We’ve literally and figuratel lost our minds. We’ve turned science into a religion and religion into a science. We read Moses as though he wrote a science textbook, and we read Darwin as though he wrote inspired Scripture.
We need a “meta-noia,” a repentance, a “change of mind.” We need a mind that is redeemed, renewed, transformed, and conformed to the mind of its Maker. Jesus sets our disordered minds back in order again. He not only gives us a new heart and the breath of His Spirit, He gives us a new mind – His mind, the mind of humility and death-on-a cross servanthood. A mind that is open to wonder and mysteryt, alive with curiosity and creativity, filled with wisdom that gives way to prayer, praise, and thanksgiving not just in the liturgy but also in the lab.
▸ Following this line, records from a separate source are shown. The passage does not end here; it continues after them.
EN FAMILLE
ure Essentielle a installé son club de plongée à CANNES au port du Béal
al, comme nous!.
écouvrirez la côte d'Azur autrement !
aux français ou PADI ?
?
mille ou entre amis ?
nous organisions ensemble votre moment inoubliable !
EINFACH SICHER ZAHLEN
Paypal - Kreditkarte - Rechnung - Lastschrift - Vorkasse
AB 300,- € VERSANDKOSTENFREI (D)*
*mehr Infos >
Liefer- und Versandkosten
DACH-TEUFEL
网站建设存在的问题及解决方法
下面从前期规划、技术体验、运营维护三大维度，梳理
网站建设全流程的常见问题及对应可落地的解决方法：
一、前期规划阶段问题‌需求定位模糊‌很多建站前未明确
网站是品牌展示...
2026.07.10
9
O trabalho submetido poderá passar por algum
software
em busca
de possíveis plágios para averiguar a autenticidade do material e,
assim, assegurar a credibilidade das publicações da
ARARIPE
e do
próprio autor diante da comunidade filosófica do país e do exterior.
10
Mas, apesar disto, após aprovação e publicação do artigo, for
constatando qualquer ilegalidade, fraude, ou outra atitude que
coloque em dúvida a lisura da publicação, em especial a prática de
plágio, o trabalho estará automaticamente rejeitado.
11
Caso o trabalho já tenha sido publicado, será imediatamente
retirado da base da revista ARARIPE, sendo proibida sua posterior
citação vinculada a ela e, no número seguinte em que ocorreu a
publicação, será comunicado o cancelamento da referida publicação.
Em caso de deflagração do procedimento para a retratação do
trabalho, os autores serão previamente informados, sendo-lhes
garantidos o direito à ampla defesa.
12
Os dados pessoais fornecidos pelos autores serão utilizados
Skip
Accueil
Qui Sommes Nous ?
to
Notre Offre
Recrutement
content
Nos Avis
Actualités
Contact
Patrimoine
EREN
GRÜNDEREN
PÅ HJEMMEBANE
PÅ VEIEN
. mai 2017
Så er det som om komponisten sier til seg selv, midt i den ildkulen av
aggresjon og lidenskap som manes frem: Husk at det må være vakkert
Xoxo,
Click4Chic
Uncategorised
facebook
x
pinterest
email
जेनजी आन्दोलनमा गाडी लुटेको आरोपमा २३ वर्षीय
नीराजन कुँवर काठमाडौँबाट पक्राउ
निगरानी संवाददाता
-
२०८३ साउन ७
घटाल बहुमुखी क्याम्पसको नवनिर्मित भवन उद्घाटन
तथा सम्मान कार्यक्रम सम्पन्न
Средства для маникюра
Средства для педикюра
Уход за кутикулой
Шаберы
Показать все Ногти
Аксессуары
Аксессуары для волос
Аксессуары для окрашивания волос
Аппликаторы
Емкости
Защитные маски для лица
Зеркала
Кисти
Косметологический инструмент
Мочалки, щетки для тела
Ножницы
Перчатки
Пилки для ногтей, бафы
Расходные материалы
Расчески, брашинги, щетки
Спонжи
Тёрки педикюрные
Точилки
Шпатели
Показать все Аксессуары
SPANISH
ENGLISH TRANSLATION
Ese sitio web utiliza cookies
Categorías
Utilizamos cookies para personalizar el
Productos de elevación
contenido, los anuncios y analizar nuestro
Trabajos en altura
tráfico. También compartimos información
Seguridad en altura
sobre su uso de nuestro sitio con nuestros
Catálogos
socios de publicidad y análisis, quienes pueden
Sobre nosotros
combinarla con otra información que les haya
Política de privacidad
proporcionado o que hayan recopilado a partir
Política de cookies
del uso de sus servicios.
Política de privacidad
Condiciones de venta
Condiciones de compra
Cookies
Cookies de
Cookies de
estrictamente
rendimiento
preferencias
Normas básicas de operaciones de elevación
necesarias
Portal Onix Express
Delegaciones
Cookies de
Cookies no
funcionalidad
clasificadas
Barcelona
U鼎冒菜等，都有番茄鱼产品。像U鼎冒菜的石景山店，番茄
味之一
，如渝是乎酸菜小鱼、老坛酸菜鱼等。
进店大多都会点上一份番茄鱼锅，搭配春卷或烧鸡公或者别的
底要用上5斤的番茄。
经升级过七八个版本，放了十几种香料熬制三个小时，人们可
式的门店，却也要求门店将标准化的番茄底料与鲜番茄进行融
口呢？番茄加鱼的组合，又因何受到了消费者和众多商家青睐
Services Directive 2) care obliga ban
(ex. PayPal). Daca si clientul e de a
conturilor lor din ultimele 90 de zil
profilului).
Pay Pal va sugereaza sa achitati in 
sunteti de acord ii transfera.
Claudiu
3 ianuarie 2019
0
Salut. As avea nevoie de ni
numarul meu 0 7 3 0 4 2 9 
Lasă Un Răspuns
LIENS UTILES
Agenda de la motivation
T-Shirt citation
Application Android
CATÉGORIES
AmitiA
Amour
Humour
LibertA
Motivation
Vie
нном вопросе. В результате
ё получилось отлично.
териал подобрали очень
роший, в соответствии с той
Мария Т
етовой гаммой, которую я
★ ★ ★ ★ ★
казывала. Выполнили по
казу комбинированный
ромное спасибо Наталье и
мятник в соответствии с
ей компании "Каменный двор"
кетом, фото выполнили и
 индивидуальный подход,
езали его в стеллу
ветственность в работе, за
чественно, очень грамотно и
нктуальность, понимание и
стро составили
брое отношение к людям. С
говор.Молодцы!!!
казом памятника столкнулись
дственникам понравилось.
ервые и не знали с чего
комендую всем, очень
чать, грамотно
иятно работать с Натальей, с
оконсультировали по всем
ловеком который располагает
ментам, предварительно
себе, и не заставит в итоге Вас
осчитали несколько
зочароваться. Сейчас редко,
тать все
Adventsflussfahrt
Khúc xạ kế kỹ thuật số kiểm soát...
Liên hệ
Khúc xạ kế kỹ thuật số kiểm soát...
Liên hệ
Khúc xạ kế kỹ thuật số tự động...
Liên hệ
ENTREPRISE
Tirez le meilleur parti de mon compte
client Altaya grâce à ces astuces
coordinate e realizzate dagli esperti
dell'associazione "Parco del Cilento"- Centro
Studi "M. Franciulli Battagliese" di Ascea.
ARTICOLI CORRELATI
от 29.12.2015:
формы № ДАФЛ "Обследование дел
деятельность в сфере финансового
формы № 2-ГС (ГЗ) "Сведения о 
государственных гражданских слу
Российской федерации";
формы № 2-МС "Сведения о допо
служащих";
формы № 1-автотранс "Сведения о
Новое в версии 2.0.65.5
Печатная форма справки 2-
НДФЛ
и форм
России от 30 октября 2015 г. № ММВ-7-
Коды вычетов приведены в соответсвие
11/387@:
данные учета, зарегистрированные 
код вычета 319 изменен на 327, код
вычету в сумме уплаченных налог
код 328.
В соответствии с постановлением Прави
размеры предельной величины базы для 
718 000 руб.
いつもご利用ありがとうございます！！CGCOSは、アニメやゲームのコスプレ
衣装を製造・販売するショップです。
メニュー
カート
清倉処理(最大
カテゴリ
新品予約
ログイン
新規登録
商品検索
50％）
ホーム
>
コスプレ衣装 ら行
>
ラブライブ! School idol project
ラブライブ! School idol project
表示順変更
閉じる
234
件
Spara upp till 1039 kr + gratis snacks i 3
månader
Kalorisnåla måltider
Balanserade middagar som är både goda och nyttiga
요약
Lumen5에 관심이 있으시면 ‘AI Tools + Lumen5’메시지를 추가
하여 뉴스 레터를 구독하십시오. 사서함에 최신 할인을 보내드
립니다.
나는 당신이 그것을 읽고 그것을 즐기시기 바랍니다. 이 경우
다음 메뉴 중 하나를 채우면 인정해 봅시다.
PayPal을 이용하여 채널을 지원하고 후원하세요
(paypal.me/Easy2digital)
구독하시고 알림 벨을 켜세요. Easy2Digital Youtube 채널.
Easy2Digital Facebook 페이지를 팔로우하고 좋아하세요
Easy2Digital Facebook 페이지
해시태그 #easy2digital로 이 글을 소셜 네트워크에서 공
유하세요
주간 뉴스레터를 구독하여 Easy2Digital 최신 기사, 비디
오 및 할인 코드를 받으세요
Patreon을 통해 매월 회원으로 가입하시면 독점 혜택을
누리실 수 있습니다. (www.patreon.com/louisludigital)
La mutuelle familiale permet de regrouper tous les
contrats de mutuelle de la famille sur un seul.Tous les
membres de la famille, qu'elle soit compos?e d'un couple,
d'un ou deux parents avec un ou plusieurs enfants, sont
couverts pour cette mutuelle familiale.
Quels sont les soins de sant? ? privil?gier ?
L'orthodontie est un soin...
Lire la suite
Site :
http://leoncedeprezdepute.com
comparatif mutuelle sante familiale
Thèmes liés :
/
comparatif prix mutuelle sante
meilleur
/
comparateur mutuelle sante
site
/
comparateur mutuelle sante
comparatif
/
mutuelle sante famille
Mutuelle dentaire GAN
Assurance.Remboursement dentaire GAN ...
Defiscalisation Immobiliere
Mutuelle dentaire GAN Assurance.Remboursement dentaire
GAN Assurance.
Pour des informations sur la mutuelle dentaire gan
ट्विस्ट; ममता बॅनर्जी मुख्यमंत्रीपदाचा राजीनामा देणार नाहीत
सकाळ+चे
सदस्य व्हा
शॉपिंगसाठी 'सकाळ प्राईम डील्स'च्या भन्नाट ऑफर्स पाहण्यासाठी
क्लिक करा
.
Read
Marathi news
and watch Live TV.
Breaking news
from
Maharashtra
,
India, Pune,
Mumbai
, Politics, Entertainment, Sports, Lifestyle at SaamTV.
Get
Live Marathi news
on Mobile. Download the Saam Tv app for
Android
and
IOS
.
The 16th century astronomer Johannes Kepler, who also happened to be a Lutheran, put it this way: “To do scientific research is to sample in the delight in the Divine Creator’s work and to partake of His joy.”
God made gave you a mind; Christ redeemed your mind; the Spirit sanctifies your mind and conforms it to the mind of Christ. You got your mind back. You’re in your right mind again, thanks be to God. Now go and use that mind. Love the Lord your God with all your heart, all your soul, and with all your mind.